球宴前日の7月13日、巨人はコーチスタッフの配置換えを発表している。斎藤雅樹二軍監督(52)が一軍投手コーチとなり、一軍のブルペン担当だった田畑一也コーチ(48)がスコアラー職に異動となった。これにともない、新二軍監督は内田順三巡回打撃コーチ(69)が就き、これまで一軍投手を統括してきた尾花高夫コーチ(59)がブルペン担当となった。この新体制は「高橋政権の長期化」を意味する。
「巨人監督は生え抜きのOBから選ばれていますが、OBなら誰でもいいってわけじゃない。エースか、4番です。その重圧に耐えることのできた人材でなければ、務まらないと見ているからです」(チーム関係者)
元エースの斎藤コーチは、当初、二軍監督として采配を学んできた。昨年はファームを21年ぶりの日本一に導き、U―23W杯でも指揮官を任された。「高橋監督の次は斎藤二軍監督」と見る向きがチーム内外にも出始め、その“後任カード”を一軍昇格させたということは、高橋監督の敗戦にも責任を負う立場になったわけだ。また、後任の二軍監督となった内田氏は、高橋監督が現役時代から「打撃指導の師」と仰ぎ、慕ってきた先輩だ。また、こんな声も聞かれた。
「これまでの高橋監督の助言役ですが、攻撃面は村田ヘッドコーチ、投手交代に関しては尾花コーチでした。尾花コーチはブルペン担当となるので、斎藤コーチがアドバイスを送ることになります。尾花コーチは(個人の)技術指導に定評があるので救援投手の好不調を見極めるには最適」(プロ野球解説者)
スコアラーとなる田畑コーチの任務は、もっと重要となる。肩書は「運営部戦略室スコアラー」だが、当面は広島に密着し、対策を練る。前半戦の対広島14試合を振り返ってみると、計81失点。巨人投手陣が丸裸にされていることは明白だ。すでに11敗を喫しており、対策を急がなければ広島の独走態勢を許してしまう。
「田畑氏はスコアラーの経験もあり、ヤクルト時代は古田(敦也)氏と『最優秀バッテリー賞』に選ばれたこともあります。当然、野村ID野球も学んでいるので」(前出・同)
とはいえ、シーズン途中から対戦チームのデータを作り直すのは並大抵ではない。7月25日からの広島3連戦に負け越せば、今季の対広島戦の負け越しも決まる。後半戦の再浮上のカギは広島と“互角以上”に戦えるかどうかに掛かっており、田畑氏の責任は重大だ。というより、田畑氏が後半戦の責任を全て負わされることにも成りかねない。

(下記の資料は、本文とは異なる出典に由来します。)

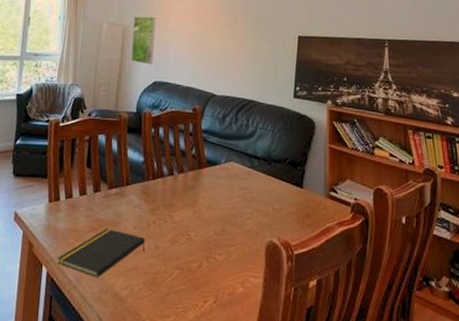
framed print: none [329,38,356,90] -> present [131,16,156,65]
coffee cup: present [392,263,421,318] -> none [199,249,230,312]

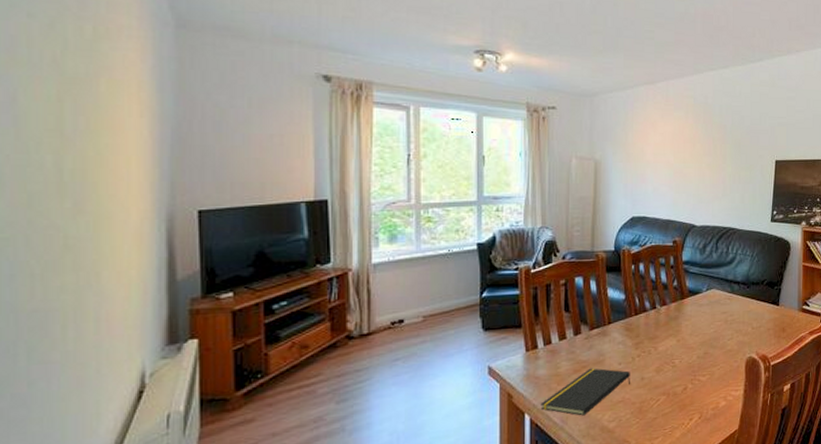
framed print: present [131,16,156,65] -> none [605,148,631,200]

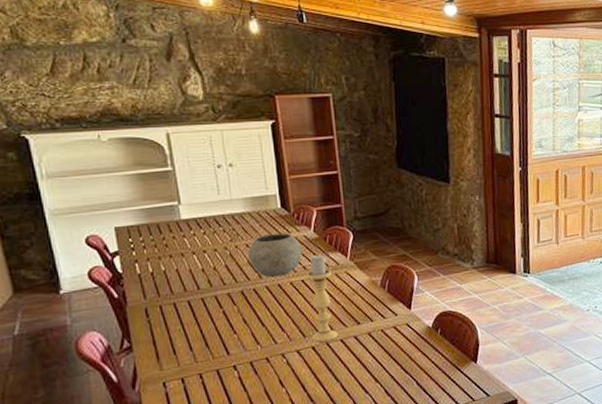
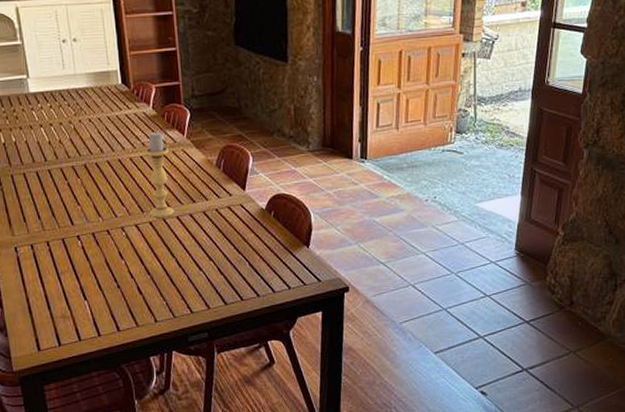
bowl: present [248,233,303,277] -> none [91,109,142,152]

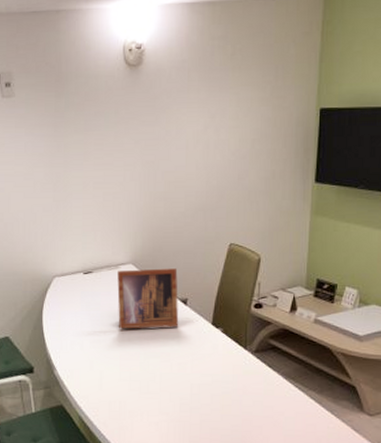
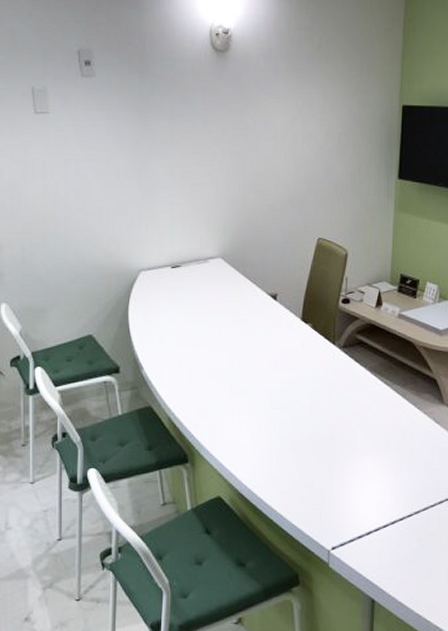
picture frame: present [117,268,179,329] -> none [206,263,269,326]

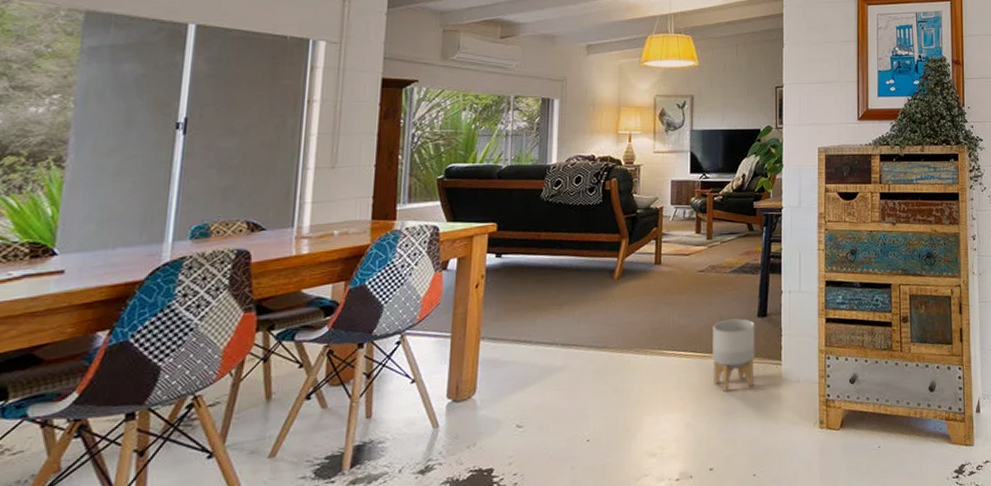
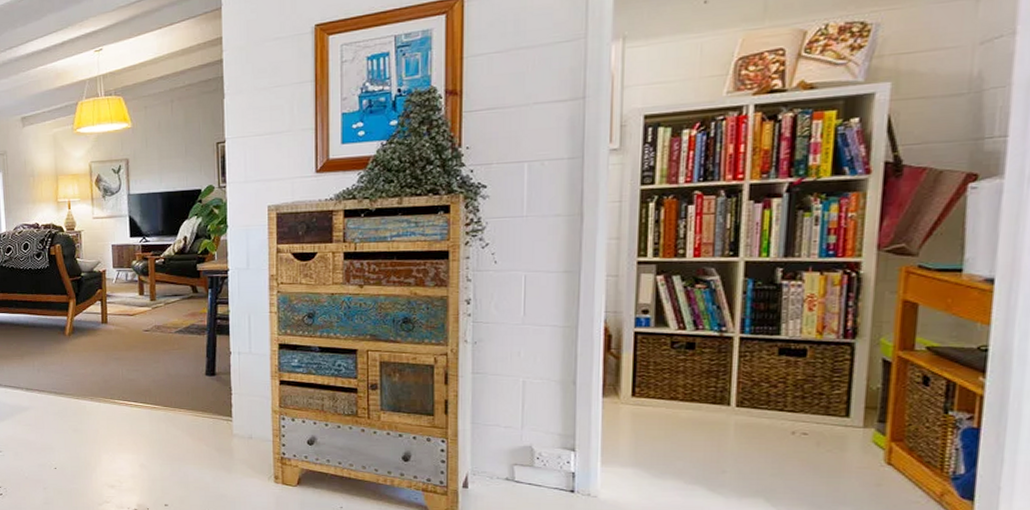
planter: present [712,318,755,393] -> none [161,376,204,441]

「前半戦、巨人ベンチは広島打線に打たれる度に『完全にこちらの配球を読まれている』と疑心暗鬼になっていました。これまでと全く違う対策を示さないことには巨人選手の不安は解消されません」(前出・同)
首位の広島とのゲーム差は14・5。これだけ開いたものを縮めるのは並大抵ではないが、やはり後半戦最初の広島戦を勝ち越せなければ、巨人ベンチは早々に消化試合の様相となるだろう。